> _Instructions to follow_: Please repeat the data exactly, leaving nothing out.

> _Exercise data_:
================

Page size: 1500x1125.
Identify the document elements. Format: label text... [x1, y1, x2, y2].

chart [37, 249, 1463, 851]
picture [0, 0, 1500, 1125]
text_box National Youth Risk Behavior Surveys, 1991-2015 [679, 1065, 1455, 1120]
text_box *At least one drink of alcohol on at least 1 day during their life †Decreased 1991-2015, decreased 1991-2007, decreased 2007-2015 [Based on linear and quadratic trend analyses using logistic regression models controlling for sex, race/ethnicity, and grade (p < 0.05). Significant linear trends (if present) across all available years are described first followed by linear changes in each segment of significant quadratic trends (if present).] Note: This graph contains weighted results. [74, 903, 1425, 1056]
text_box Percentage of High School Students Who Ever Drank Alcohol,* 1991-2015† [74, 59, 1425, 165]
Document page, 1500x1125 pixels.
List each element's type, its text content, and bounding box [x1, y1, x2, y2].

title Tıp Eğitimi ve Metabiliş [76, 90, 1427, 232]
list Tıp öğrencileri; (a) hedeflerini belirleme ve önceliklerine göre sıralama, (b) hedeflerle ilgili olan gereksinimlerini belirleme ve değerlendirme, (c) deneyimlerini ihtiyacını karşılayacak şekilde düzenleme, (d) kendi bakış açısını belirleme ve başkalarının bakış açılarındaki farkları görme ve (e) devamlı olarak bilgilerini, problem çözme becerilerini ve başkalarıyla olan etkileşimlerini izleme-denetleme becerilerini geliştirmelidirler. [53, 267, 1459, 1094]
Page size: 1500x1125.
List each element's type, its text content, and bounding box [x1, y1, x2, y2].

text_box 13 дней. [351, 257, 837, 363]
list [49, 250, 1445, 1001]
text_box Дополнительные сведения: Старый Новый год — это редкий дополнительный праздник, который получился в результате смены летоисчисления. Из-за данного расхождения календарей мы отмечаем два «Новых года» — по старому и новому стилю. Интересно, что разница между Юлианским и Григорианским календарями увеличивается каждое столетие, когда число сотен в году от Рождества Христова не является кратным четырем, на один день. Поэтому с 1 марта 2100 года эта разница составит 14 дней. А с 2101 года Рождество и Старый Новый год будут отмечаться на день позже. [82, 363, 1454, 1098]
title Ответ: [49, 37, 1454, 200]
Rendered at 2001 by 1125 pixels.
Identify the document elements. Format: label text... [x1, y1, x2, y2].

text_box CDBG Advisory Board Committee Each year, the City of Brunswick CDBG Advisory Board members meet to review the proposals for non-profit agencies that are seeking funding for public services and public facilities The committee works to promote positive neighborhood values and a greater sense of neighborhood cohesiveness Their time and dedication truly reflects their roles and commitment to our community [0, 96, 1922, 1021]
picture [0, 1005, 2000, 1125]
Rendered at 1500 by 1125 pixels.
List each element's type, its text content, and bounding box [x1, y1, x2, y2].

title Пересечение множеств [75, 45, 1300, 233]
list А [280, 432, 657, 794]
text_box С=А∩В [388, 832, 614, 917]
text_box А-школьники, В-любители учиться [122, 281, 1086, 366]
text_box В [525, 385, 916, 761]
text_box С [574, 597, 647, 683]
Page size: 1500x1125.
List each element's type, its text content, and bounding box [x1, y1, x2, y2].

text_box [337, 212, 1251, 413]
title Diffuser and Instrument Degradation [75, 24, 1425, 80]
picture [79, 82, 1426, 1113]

================

> _Task answer_:
Page size: 1500x1125.
Identify the document elements. Format: label text... [x1, y1, x2, y2].

chart [37, 249, 1463, 851]
picture [0, 0, 1500, 1125]
text_box National Youth Risk Behavior Surveys, 1991-2015 [679, 1065, 1455, 1120]
text_box *At least one drink of alcohol on at least 1 day during their life †Decreased 1991-2015, decreased 1991-2007, decreased 2007-2015 [Based on linear and quadratic trend analyses using logistic regression models controlling for sex, race/ethnicity, and grade (p < 0.05). Significant linear trends (if present) across all available years are described first followed by linear changes in each segment of significant quadratic trends (if present).] Note: This graph contains weighted results. [74, 903, 1425, 1056]
text_box Percentage of High School Students Who Ever Drank Alcohol,* 1991-2015† [74, 59, 1425, 165]
Document page, 1500x1125 pixels.
List each element's type, its text content, and bounding box [x1, y1, x2, y2].

title Tıp Eğitimi ve Metabiliş [76, 90, 1427, 232]
list Tıp öğrencileri; (a) hedeflerini belirleme ve önceliklerine göre sıralama, (b) hedeflerle ilgili olan gereksinimlerini belirleme ve değerlendirme, (c) deneyimlerini ihtiyacını karşılayacak şekilde düzenleme, (d) kendi bakış açısını belirleme ve başkalarının bakış açılarındaki farkları görme ve (e) devamlı olarak bilgilerini, problem çözme becerilerini ve başkalarıyla olan etkileşimlerini izleme-denetleme becerilerini geliştirmelidirler. [53, 267, 1459, 1094]
Page size: 1500x1125.
List each element's type, its text content, and bounding box [x1, y1, x2, y2].

text_box 13 дней. [351, 257, 837, 363]
list [49, 250, 1445, 1001]
text_box Дополнительные сведения: Старый Новый год — это редкий дополнительный праздник, который получился в результате смены летоисчисления. Из-за данного расхождения календарей мы отмечаем два «Новых года» — по старому и новому стилю. Интересно, что разница между Юлианским и Григорианским календарями увеличивается каждое столетие, когда число сотен в году от Рождества Христова не является кратным четырем, на один день. Поэтому с 1 марта 2100 года эта разница составит 14 дней. А с 2101 года Рождество и Старый Новый год будут отмечаться на день позже. [82, 363, 1454, 1098]
title Ответ: [49, 37, 1454, 200]
Rendered at 2001 by 1125 pixels.
Identify the document elements. Format: label text... [x1, y1, x2, y2].

text_box CDBG Advisory Board Committee Each year, the City of Brunswick CDBG Advisory Board members meet to review the proposals for non-profit agencies that are seeking funding for public services and public facilities The committee works to promote positive neighborhood values and a greater sense of neighborhood cohesiveness Their time and dedication truly reflects their roles and commitment to our community [0, 96, 1922, 1021]
picture [0, 1005, 2000, 1125]
Rendered at 1500 by 1125 pixels.
List each element's type, its text content, and bounding box [x1, y1, x2, y2].

title Пересечение множеств [75, 45, 1300, 233]
list А [280, 432, 657, 794]
text_box С=А∩В [388, 832, 614, 917]
text_box А-школьники, В-любители учиться [122, 281, 1086, 366]
text_box В [525, 385, 916, 761]
text_box С [574, 597, 647, 683]
Page size: 1500x1125.
List each element's type, its text content, and bounding box [x1, y1, x2, y2].

text_box [337, 212, 1251, 413]
title Diffuser and Instrument Degradation [75, 24, 1425, 80]
picture [79, 82, 1426, 1113]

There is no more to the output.